Anti-inflammatory therapy with nebulised dornase alfa in patients with severe COVID-19 pneumonia A Randomised Clinical Trial

Joint Public Review:

In this study, Porter et al report on outcomes from a small, open-label, pilot randomized clinical trial comparing dornase-alfa to the best available care in patients hospitalized with COVID-19 pneumonia. As the number of randomized participants is small, investigators describe also a contemporary cohort of controls and the study concludes about a decrease of inflammation (reflected by CRP levels) after 7 days of treatment but no other statistically significant clinical benefit.

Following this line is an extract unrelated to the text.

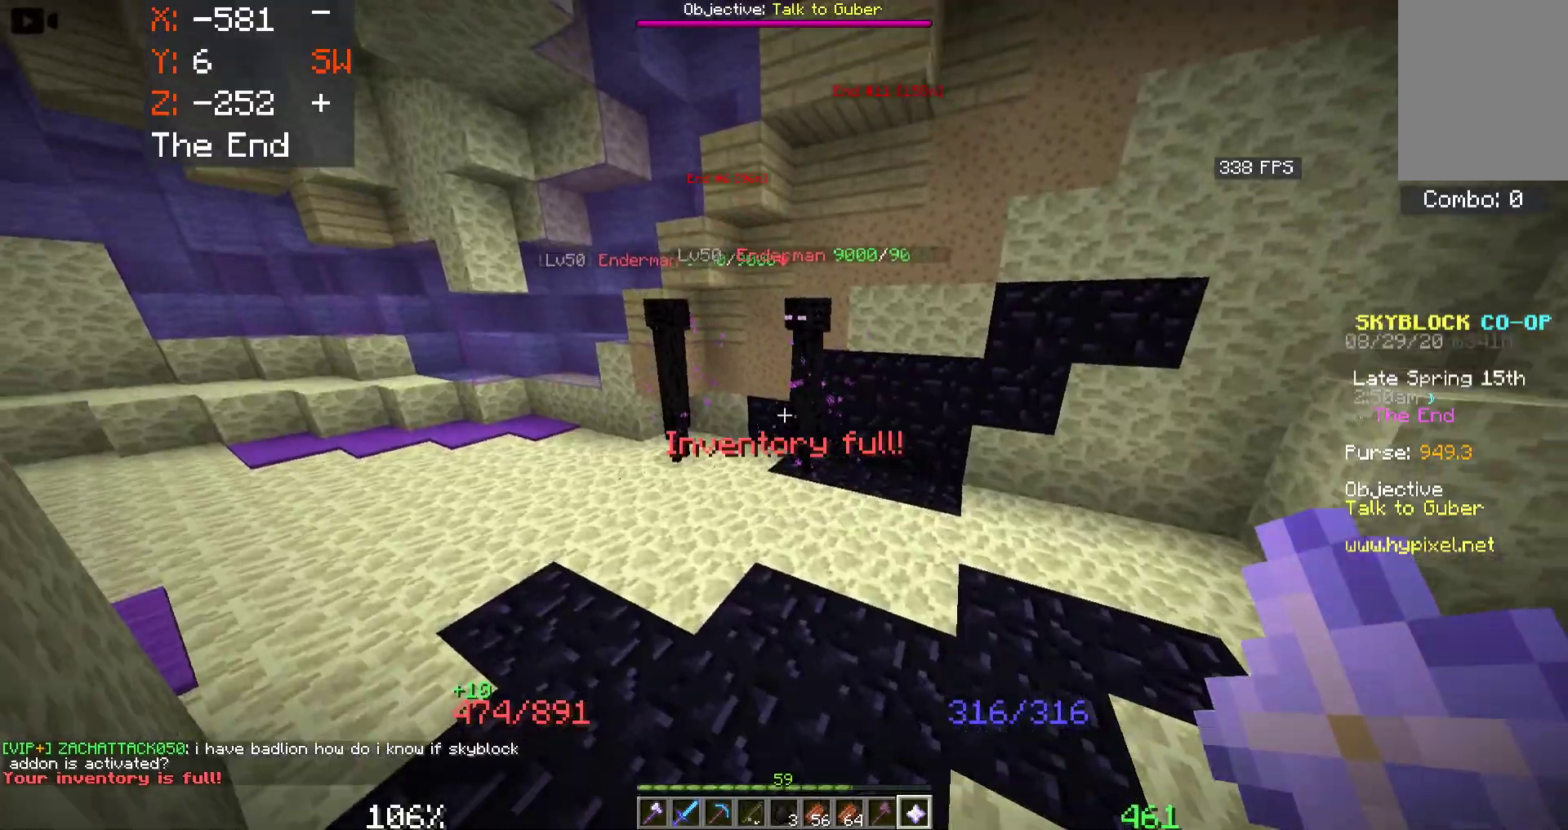
{"keys": ["a", "space", "w"], "mouse": [], "events": [[166, "w", "down"]]}
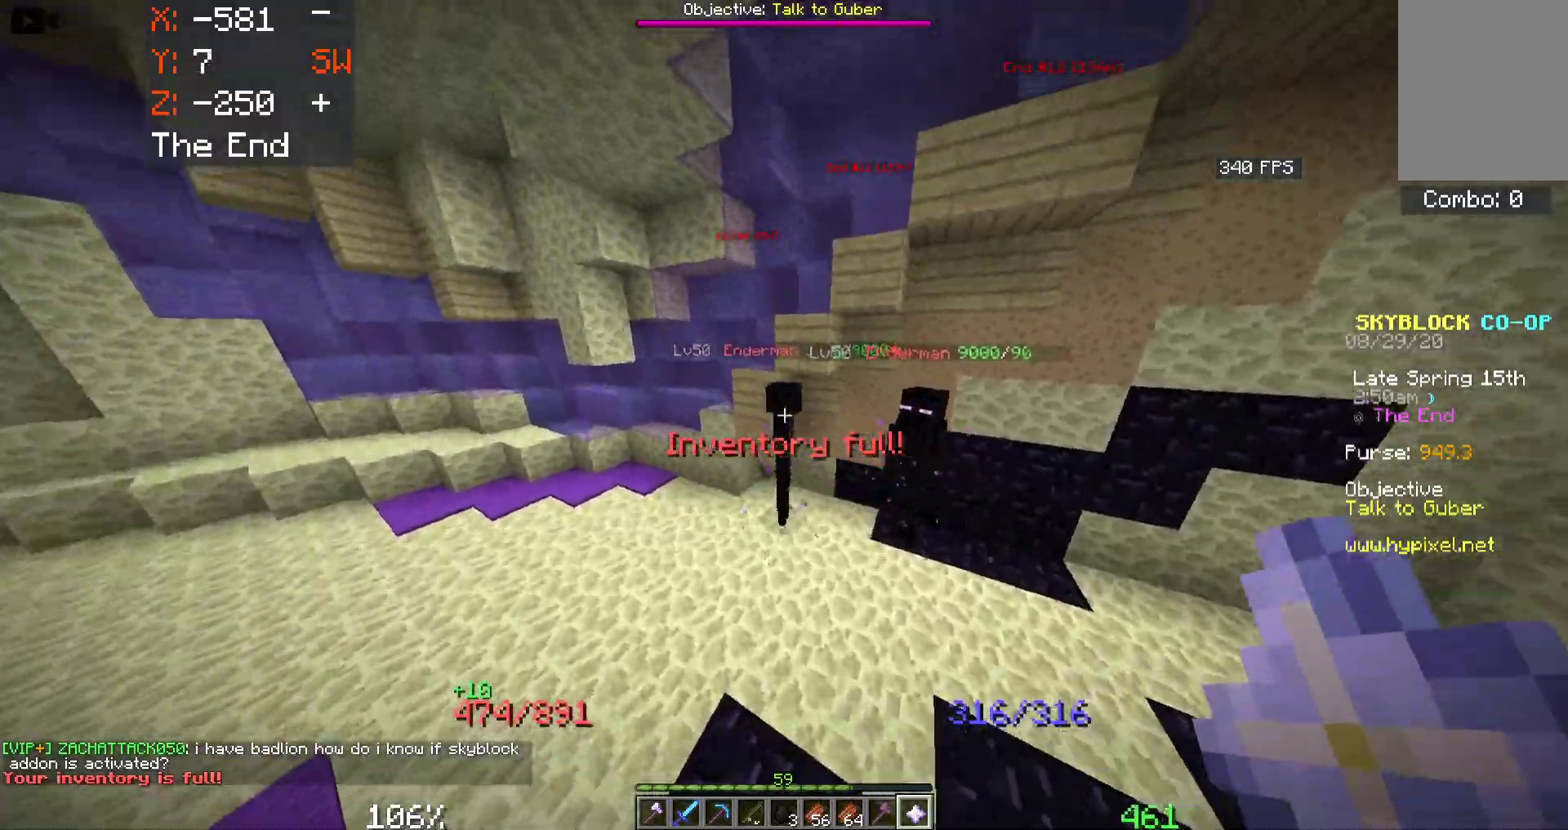
{"keys": ["a", "space", "w"], "mouse": [], "events": [[33, "w", "up"], [383, "w", "down"]]}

Suggestions to the authors:
• The RCT does not follow CONSORT statement and reporting guidelines
• The authors have chosen a primary outcome that cannot be at least considered as clinically relevant or interesting. After 3 years of the pandemic with so much research, why investigate if a drug reduces CRP levels as we already have marketed drugs that provide beneficial clinical outcomes such as dexamethasone, anakinra, tocilizumab and baricitinib.
• Please provide in Methods the timeframe for the investigation of the primary endpoint
• Why day 35 was chosen for the read-out of the endpoint?
• The authors performed an RCT but in parallel chose to compare also controls. They should explain their rationale as this is not usual. I am not very enthusiastic to see mixed results like Figures 2c and 2d.
• Analysis is performed in mITT; this is a major limitation. The authors should provide at least ITT results. And they should describe in the main manuscript why they chose mITT analysis.
• It is also not usual to exclude patients from analysis because investigators just do not have serial measurements. This is lost to follow up and investigators should have pre-decided what to do with lost-to-follow-up.
• In Table 1 I would like to see all randomized patients (n=39), which is missing. There are also baseline characteristics that are missing, like which other treatments as BAT received by those patients except for dexamethasone.
• In the first paragraph of clinical outcomes, the authors refer to a cohort that is not previously introduced in the manuscript. This is confusing. And I do not understand why this analysis is performed in the context of this RCT although I understand its pilot nature.
• Propensity-score selected contemporary controls may introduce bias in favor of the primary study analysis, since controls are already adjusted for age, sex and comorbidities.
• The authors do not clearly present numerically survivors and non-survivors at day 34, even though this is one of the main secondary outcomes.
• It is unclear why another cohort (Berlin) was used to associate CRP with mortality. CRP association with mortality should (also) be performed within the current study.